Whether you’re an entrepreneur or perhaps an inventor just starting out, it's unlikely you’ll be ready to meet investors as soon as you have your business plan, so be sure to take care of as many details as possible on your own.

  • Business angels typically invest in start-ups. The objective is to provide the money you require to get your idea off the ground, with the angel receiving part ownership in return. Because they are not only relying on your business plan, but also placing faith in your personal convictions and passion, relationships are important, so seek out angels with whom you have a personal connection, such as family friends, colleagues or acquaintances.
  • A venture capitalist will almost always look for an existing business that shows promise for growth and expansion. This type of investor has a reputation of taking big risks to grow businesses. Since there is no surefire guarantee your business will prosper, venture capitalists take that gamble with the expectation of certain concessions. Their investment will be made on an equity basis, which could give them the power to influence the day-to-day operation of your business. This type of investment could also be a mixed blessing if you have to strive to generate high returns quickly.

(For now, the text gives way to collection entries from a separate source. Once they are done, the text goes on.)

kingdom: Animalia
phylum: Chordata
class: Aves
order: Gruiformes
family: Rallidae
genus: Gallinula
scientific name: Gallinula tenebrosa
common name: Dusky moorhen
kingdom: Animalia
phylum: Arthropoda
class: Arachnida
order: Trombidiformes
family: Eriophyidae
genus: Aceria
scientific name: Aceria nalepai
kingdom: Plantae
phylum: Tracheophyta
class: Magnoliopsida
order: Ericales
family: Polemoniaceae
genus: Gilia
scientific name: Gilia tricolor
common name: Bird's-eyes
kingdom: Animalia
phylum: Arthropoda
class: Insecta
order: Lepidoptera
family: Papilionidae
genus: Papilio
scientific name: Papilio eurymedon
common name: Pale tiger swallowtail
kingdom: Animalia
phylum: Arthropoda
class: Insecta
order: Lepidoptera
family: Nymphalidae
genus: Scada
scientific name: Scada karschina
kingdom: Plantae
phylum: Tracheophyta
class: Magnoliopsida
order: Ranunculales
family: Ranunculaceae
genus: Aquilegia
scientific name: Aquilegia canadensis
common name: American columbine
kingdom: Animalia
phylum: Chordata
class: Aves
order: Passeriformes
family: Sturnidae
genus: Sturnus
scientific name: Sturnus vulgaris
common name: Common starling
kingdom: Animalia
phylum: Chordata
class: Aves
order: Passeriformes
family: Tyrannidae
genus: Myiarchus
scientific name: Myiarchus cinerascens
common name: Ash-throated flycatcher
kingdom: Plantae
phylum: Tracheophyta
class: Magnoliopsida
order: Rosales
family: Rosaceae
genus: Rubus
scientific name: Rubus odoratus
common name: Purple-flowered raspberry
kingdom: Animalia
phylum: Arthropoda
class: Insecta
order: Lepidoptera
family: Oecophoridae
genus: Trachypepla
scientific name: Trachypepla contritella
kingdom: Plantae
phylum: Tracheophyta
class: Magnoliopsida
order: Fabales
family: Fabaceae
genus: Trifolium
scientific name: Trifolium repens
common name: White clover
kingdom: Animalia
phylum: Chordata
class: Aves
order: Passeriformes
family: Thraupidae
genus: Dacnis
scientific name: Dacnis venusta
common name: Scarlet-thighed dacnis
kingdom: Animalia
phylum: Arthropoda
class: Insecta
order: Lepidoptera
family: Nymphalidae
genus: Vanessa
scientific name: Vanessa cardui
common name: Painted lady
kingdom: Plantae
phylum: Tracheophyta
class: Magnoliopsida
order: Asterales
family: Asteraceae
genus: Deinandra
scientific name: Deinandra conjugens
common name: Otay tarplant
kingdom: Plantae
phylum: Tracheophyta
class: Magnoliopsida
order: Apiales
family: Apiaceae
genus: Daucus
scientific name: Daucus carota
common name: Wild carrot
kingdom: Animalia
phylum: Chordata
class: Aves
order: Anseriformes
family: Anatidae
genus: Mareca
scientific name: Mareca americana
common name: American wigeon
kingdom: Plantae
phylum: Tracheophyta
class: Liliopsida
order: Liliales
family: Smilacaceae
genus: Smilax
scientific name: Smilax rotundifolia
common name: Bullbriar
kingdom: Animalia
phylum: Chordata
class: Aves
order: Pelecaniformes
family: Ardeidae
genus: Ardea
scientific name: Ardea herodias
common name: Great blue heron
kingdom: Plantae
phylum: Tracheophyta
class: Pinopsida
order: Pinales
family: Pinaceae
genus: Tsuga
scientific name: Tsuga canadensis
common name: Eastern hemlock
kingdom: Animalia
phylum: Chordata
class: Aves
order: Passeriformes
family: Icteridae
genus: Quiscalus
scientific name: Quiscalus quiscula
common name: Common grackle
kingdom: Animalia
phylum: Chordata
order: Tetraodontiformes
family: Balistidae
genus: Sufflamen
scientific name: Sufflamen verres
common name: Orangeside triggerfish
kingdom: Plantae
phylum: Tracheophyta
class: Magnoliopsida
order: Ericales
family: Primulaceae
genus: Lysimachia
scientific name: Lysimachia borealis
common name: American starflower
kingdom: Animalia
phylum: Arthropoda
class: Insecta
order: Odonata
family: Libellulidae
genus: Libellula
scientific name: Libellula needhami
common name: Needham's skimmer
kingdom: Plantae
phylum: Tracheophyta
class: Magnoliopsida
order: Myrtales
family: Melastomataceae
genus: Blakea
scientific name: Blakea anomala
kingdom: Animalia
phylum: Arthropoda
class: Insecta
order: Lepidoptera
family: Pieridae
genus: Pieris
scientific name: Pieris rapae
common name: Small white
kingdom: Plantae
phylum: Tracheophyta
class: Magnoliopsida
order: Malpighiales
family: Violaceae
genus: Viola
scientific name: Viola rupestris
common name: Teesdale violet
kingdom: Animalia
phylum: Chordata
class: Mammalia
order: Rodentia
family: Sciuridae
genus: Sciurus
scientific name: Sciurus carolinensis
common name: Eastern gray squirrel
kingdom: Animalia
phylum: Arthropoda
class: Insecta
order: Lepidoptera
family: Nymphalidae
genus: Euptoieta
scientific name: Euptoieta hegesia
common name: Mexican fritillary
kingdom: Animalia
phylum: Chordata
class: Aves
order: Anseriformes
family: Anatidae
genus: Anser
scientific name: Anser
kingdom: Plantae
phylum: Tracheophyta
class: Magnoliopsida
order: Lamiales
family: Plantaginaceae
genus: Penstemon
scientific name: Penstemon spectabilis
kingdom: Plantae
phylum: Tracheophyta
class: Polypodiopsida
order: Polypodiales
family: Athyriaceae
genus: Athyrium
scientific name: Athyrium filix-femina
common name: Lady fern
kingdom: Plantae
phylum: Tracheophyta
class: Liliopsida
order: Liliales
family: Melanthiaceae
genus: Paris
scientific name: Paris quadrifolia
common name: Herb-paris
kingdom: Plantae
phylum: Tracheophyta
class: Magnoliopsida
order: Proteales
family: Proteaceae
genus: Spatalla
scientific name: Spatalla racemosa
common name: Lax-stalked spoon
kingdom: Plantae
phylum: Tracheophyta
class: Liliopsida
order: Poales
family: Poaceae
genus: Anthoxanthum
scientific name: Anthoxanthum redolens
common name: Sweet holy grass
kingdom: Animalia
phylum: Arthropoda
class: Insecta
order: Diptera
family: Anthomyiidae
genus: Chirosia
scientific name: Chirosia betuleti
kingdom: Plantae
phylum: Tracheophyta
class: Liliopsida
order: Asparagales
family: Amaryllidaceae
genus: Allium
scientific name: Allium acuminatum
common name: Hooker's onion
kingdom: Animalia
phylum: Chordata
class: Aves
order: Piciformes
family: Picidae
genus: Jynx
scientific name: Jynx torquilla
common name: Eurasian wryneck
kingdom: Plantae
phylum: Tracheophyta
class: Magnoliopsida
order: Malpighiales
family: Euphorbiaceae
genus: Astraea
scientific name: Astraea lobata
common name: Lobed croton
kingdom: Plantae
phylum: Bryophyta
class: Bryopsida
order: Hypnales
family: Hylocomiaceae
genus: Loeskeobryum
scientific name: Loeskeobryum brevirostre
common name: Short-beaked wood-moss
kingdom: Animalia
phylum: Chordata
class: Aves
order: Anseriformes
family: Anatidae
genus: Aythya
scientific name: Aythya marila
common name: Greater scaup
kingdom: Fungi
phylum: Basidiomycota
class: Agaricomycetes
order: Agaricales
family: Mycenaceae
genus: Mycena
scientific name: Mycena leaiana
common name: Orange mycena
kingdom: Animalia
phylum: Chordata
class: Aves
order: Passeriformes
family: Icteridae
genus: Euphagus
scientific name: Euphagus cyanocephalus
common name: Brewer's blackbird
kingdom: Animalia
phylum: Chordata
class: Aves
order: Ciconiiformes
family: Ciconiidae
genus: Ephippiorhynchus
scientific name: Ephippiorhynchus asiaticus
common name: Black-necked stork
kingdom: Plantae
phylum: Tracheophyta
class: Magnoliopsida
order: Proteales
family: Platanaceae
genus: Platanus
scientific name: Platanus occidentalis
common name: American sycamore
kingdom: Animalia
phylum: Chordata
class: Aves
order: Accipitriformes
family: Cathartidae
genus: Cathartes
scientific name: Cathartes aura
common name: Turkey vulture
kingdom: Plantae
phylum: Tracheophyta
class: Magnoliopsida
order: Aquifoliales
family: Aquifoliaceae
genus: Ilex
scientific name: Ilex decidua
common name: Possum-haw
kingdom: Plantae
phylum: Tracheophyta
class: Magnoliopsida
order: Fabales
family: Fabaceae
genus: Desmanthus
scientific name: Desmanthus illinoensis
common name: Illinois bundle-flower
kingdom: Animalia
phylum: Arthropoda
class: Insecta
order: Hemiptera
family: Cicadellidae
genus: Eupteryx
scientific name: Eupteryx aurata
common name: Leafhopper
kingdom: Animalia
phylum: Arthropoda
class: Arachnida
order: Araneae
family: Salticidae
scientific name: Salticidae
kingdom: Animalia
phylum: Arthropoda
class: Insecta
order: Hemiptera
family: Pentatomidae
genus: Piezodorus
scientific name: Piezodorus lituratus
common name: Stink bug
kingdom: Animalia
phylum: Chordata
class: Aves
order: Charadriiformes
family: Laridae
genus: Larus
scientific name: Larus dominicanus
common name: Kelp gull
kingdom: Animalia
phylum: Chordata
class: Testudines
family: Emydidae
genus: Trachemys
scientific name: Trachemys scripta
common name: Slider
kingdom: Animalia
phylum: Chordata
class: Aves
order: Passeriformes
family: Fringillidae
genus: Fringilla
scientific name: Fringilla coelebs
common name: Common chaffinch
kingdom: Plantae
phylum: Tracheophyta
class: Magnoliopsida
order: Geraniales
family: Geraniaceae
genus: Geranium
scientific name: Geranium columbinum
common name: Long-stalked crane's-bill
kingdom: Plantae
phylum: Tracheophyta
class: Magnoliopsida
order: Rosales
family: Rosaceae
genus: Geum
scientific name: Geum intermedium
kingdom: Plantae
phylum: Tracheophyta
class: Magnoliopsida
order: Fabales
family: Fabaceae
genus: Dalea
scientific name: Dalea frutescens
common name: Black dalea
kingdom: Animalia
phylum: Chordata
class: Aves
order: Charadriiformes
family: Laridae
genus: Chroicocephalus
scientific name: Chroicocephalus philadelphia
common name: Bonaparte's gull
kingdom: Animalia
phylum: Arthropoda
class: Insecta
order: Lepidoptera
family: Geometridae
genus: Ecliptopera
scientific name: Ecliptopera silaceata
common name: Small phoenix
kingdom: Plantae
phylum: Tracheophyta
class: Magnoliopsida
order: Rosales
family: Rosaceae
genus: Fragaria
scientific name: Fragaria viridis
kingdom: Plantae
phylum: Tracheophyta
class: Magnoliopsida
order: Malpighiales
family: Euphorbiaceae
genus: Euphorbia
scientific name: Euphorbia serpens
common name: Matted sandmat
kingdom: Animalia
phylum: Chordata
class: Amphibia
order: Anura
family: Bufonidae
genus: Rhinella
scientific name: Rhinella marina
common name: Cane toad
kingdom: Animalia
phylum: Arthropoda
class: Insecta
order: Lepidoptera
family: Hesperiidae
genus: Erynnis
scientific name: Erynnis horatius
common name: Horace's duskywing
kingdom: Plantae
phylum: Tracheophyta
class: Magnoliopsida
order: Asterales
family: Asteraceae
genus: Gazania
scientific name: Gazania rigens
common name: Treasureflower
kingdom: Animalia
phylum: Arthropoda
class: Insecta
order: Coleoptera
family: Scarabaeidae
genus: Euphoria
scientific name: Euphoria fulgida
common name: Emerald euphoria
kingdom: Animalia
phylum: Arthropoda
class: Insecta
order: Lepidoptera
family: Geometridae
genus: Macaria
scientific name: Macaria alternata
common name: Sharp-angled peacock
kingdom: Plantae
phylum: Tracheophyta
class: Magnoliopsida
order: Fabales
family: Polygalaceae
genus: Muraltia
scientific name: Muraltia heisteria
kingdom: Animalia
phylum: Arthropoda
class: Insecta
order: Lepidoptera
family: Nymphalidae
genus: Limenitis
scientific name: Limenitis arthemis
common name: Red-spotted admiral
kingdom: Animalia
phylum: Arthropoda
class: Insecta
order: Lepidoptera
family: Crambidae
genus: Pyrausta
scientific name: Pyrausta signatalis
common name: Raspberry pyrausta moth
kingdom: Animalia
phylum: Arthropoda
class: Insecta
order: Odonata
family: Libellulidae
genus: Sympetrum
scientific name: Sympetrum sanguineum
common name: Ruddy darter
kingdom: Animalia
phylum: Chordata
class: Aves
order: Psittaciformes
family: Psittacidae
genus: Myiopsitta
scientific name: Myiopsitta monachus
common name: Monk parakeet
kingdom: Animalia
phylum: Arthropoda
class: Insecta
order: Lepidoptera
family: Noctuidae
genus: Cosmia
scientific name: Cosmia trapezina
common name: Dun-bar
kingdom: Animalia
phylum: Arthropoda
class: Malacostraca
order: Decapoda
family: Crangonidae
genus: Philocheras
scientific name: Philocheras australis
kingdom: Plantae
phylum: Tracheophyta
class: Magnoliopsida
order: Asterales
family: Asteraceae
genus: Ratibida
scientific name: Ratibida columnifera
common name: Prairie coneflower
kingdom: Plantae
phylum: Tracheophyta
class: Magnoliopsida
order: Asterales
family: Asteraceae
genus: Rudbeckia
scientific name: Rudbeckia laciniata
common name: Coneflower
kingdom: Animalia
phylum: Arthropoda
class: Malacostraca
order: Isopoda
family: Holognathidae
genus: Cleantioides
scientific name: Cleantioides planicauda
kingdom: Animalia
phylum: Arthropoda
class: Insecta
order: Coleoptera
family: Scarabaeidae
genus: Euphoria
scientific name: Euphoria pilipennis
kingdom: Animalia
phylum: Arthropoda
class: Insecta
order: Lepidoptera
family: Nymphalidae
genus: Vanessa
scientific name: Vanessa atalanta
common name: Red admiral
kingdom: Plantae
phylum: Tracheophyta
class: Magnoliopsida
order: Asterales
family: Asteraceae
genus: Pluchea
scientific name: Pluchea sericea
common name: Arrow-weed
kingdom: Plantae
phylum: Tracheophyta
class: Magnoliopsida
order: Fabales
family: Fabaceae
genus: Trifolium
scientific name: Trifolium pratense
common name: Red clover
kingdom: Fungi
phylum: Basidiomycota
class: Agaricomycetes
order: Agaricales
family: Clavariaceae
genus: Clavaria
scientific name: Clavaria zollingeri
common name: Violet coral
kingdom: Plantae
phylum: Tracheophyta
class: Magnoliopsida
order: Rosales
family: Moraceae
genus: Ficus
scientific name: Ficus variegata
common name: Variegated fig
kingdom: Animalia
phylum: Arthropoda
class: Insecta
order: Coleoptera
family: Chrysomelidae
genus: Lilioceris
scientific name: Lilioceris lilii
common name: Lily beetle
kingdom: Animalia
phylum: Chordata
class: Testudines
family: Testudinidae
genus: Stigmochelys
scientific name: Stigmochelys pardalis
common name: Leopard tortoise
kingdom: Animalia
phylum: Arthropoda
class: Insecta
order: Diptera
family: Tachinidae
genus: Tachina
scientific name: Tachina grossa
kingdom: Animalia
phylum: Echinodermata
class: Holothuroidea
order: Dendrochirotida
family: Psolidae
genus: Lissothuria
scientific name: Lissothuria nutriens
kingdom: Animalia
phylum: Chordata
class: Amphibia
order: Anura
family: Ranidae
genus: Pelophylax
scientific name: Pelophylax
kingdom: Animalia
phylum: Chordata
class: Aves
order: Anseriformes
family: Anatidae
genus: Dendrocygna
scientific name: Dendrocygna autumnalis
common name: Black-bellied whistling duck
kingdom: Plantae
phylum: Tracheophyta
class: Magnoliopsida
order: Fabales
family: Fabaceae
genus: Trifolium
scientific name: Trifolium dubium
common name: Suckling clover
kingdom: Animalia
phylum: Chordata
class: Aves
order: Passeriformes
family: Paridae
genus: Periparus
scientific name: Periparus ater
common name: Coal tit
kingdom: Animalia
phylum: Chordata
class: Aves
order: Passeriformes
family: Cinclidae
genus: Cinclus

Whether you're an entrepreneur or perhaps an inventor just starting out, it's unlikely you'll be ready to meet investors as soon as you have your business plan, so be sure to take care of as many details as possible on your own. Having to wait while you handle things like getting the permits and licenses to operate your business, or filing a disclosure with the United States Patent Office will not endear you to investors. Remember this cardinal rule: investors are not in the business of funding your innovative ideas; instead, they seek to earn a substantial return on their investment in a successful business.

How to convince investors

Sourcing for equity demands that you be held accountable in the same manner that investors are held accountable by the financial institutions that lend them money. Observe the following strategies when seeking investment funds:

  • Have a factual basis. Are you confident that an investor will believe you if you tell them your business will be the next Google? Your confidence should come from the amount of truth present in your statements. Likewise, you should be clear as to whether you need $20,000 or $2 million, and for what purposes. You must believe that your business is worth investing in, then determine how much is needed to back it. Investors can tell fairly quickly whether you believe in your own pitch by how well you respond to their questions.
  • Address pertinent issues. Consider the investors' goals. Look at your business from their perspective to understand potential concerns and provide assurance that they will see their money again, that there will be a significant reward for them risking that money, and that the business has a future. Typically these issues are captured in your business plan. Explain how your experience matches your business goals, how growth and performance targets have been or will be consistently met, and demonstrate there is a proven market for your products or services. Finally, reassure your investors that there is a clearly defined exit strategy. This can include identifying potential buyers, and demonstrating a strong commitment to meeting the exit strategy time line.
  • Consider timing. You may need to find alternate sources of financing if you're running short on personal funds. Remember that acting with a sense of urgency can be counterproductive and may suggest a much higher risk to investors. The time to raise money is not when you need it, but when you can convince investors that your business plan is a profitable one.

The bottom line? Begin with a comprehensive and fully validated value proposition so that when you pitch your company, you can do so with confidence and authority — and when you least need the money.